Entries taken from a collection ::
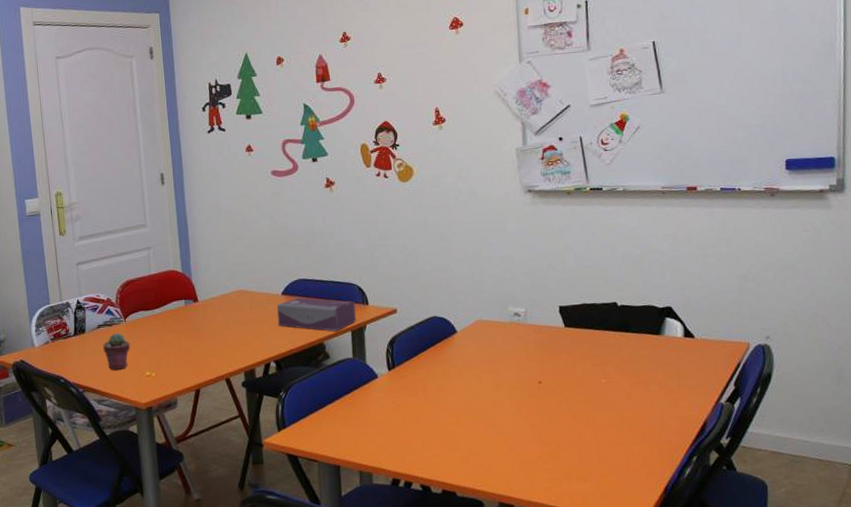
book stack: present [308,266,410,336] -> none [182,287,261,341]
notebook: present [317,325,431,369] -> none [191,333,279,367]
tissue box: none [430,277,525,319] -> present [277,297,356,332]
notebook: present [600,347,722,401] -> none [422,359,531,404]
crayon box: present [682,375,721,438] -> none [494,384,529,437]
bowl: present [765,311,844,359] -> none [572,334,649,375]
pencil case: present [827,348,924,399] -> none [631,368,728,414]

WHAT IS BEING ASKED :: Only the lines from the one with "tissue box: none" through the final line above belong in the answer, each reproduced word for word.

EXERCISE ANSWER ::
tissue box: none [430,277,525,319] -> present [277,297,356,332]
notebook: present [600,347,722,401] -> none [422,359,531,404]
crayon box: present [682,375,721,438] -> none [494,384,529,437]
bowl: present [765,311,844,359] -> none [572,334,649,375]
pencil case: present [827,348,924,399] -> none [631,368,728,414]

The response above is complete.